* _STUDY TEXT_:
BEGIN

Keep kidding yourself. You think euro banks are in better shapethen US? You think Chinese, Japenese banks are in better shape then US? Two articles follow: Ring Fences, Rustlers and a global bank insolvency | Sep 12, 2008
In this week which has seen so much speculation on the fate of Lehman Brothers, it seems only sensible to review how an international insolvency of a major bank works and what it might mean for international creditors. The insolvency treatment of international banks has remained one of the stubbornly difficult areas of law to harmonise and huge uncertainty and complexity remains. For excellent background, see Cross-border bank insolvency by Rosa Maria Lastra of Queen Mary, University of London.
Although markets are global, and Lehman Brothers operations span the globe, all insolvency is local. The basic premise is that each jurisdiction buries its own dead and keeps whatever treasure or garbage it finds with the corpse. Local creditors get to recover their claims out of the locally available assets. If, and only if, there are any assets left over will international creditors be invited to make a claim for the rest. Europe has managed to harmonise cross-border insolvency for banks under directives and local law to embody principles of universality and unity within the EU, but that only works equitably if enough assets are in the EU when the bank fails, and local insolvency law still applies in all its divergent complexity.
Claims against a bank are deemed located wherever the contract creating the claim is undertaken. If it is under US law then the claimant must look to the liquidator in the United States and assets under his control for recovery. If the claim is in Hong Kong, then the claimant looks to the Hong Kong receiver and assets.
The key to having a happy insolvency, if such a thing exists, lies in ensuring that when a globalised bank goes bust, all the best assets are inside your borders and subject to seizure by your liquidators on behalf of your creditors. Everyone else outside your borders is on their own. As the US dollar is the reserve currency of banking and US Treasuries, Agencies and other assets are the highest preferred asset class, the US is almost always in a good position in an international bank failure.
The principle of using local assets for local recovery is known as the “ring fence” – the idea being that insolvency drops an invisible “ring fence” around any valuable assets at the borders to meet claims arising within the borders. No country is more assiduous in weaving the ring fence than the United States of America. It is a very successful strategy for US creditors. US creditors of failed international banks tend to recover disproportionately relative to creditors anywhere else. The ring fence contains all these choicest assets for US creditors, and all the international creditors are forced to pick among the dross of foreign assets to eke out a recovery, only receiving any residual US assets remaining after US creditors get 100 percent recovery.
Lehman has been deeply troubled and subject to speculation since the early spring. That was just about the time that we started to see a marked sell off in foreign markets where Lehman has long been a major player. Recently, along with intensification of that sell off, we have seen a strengthening of the US dollar and US asset markets.
If one were cynical, and one believed that Lehman was going to be allowed to fail pour encouragement les autres one might wonder if Lehman was quietly bidden – or even explicitly ordered – to sell off its foreign holdings and repatriate the proceeds to asset classes within the US ring fence. This would ensure that US creditors of Lehman received a satisfactory recovery at the expense of foreign creditors. It would also contribute to a nice pre-election illusion of a “flight to quality” as US dollar and assets strengthened on the direction of flow.

END

* _INSTRUCTIONS TO FOLLOW_: In the text on international bank insolvency, what is the name for the principle of using local assets for local recovery?

* _DATA BLOCK_:
BEGIN

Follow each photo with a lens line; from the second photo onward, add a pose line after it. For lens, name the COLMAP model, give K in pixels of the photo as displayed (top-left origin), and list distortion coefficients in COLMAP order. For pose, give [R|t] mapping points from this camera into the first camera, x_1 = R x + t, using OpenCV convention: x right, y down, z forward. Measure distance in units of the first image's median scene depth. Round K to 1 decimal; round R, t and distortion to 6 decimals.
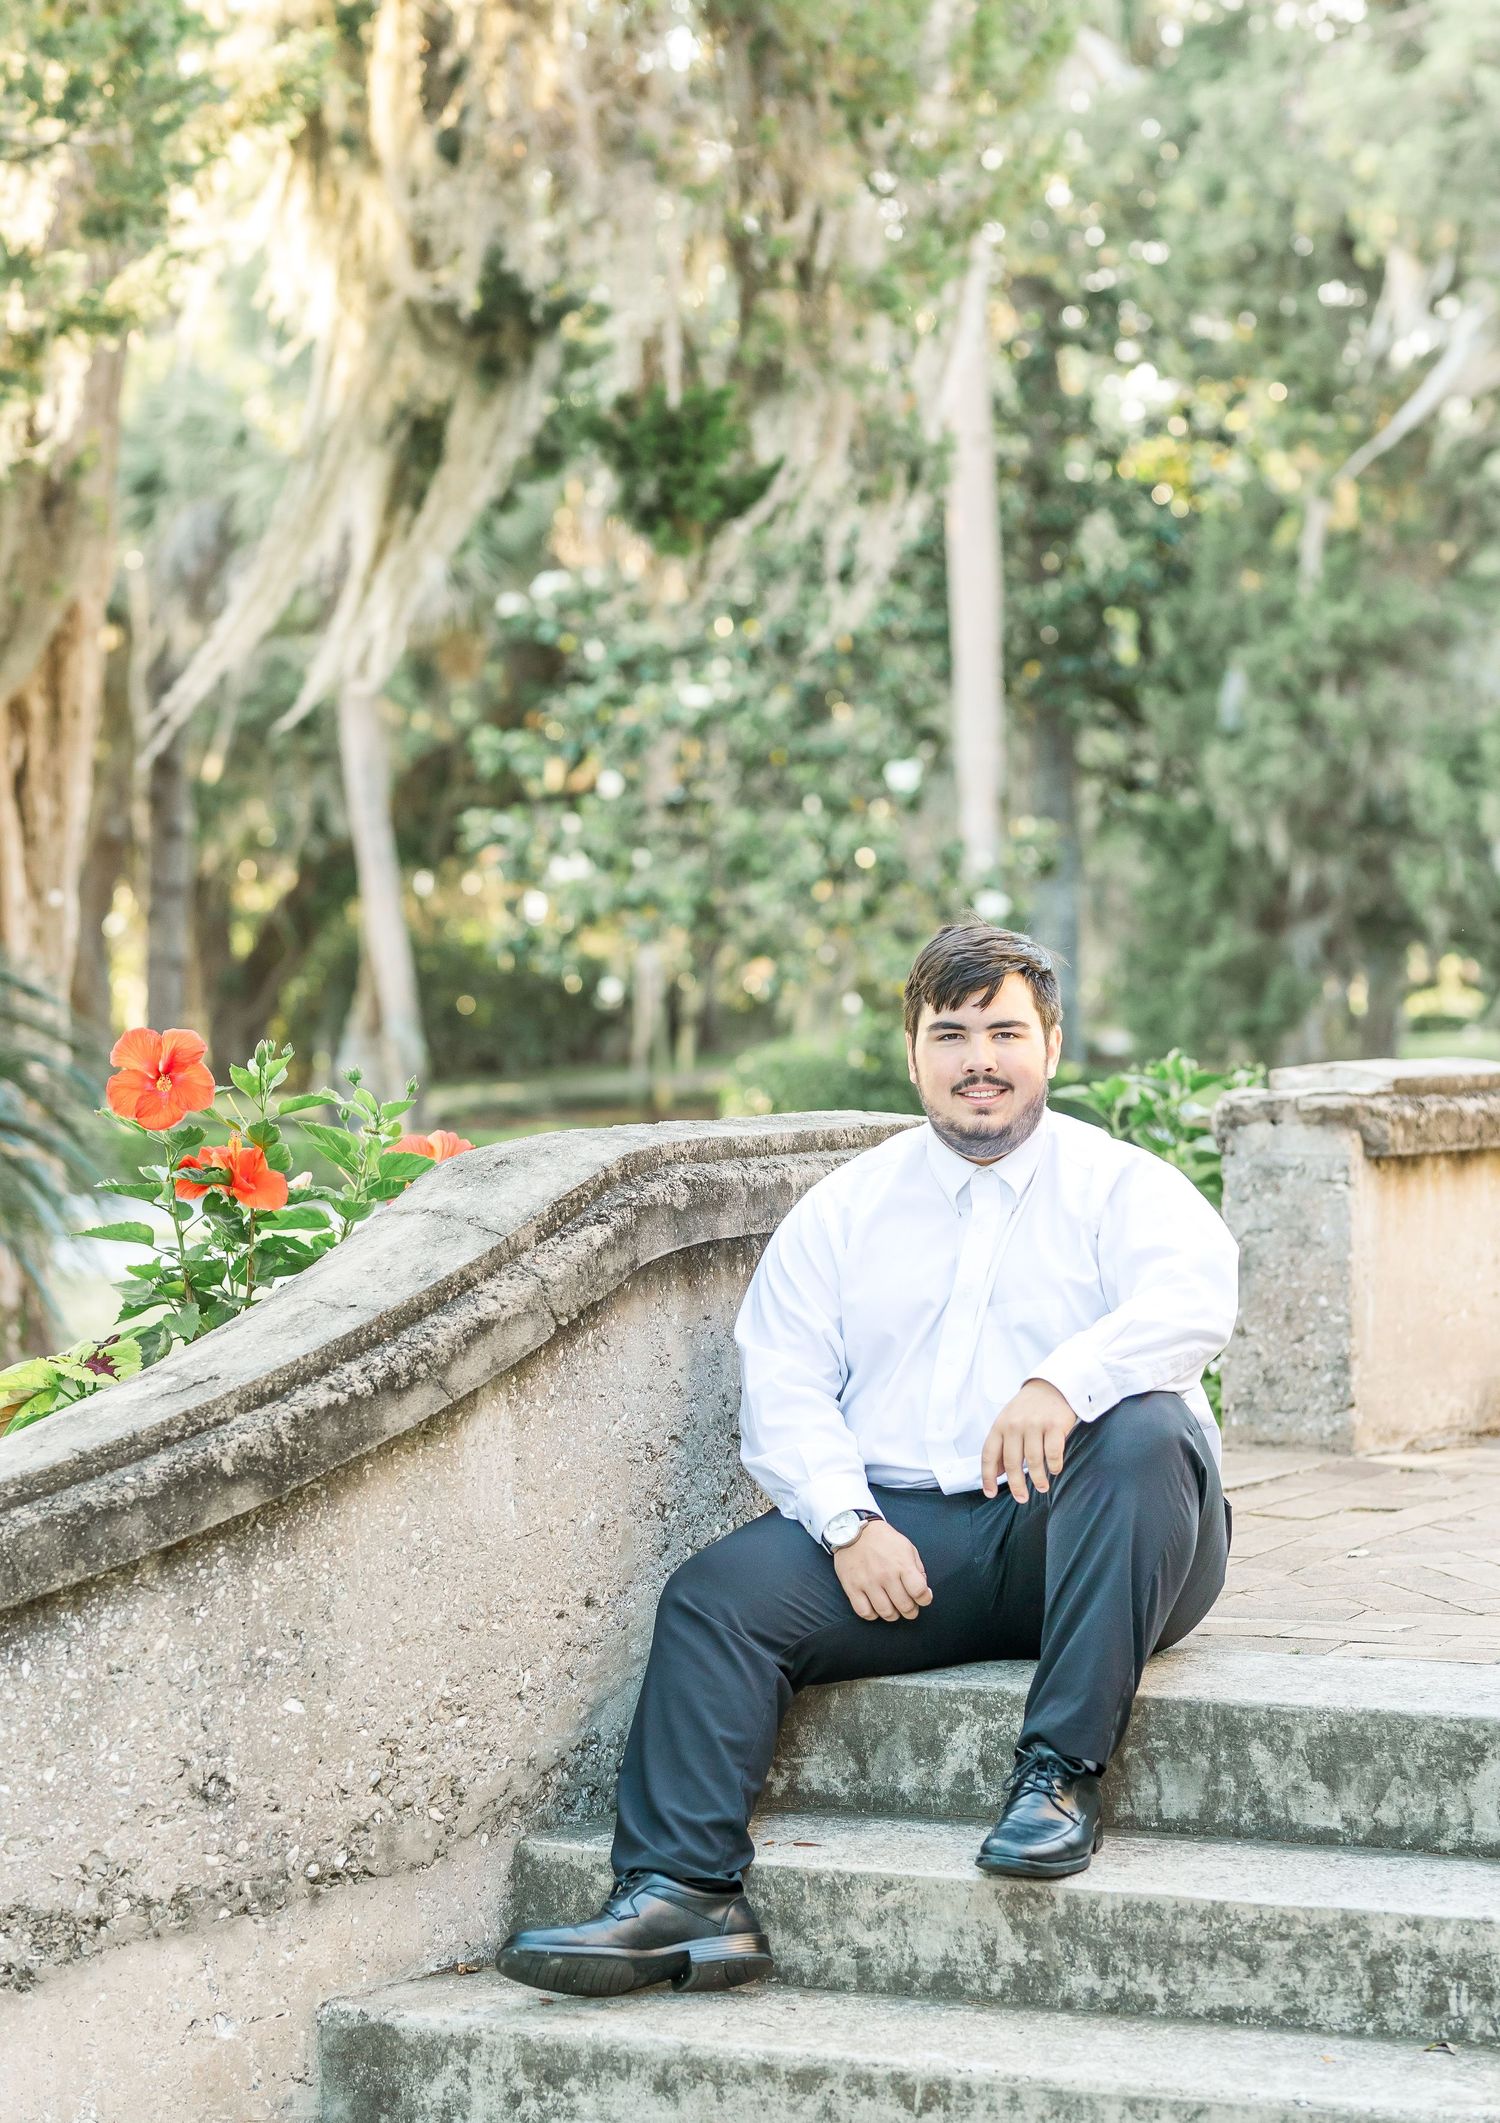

END

* _ANSWER_: It is known as the "ring fence."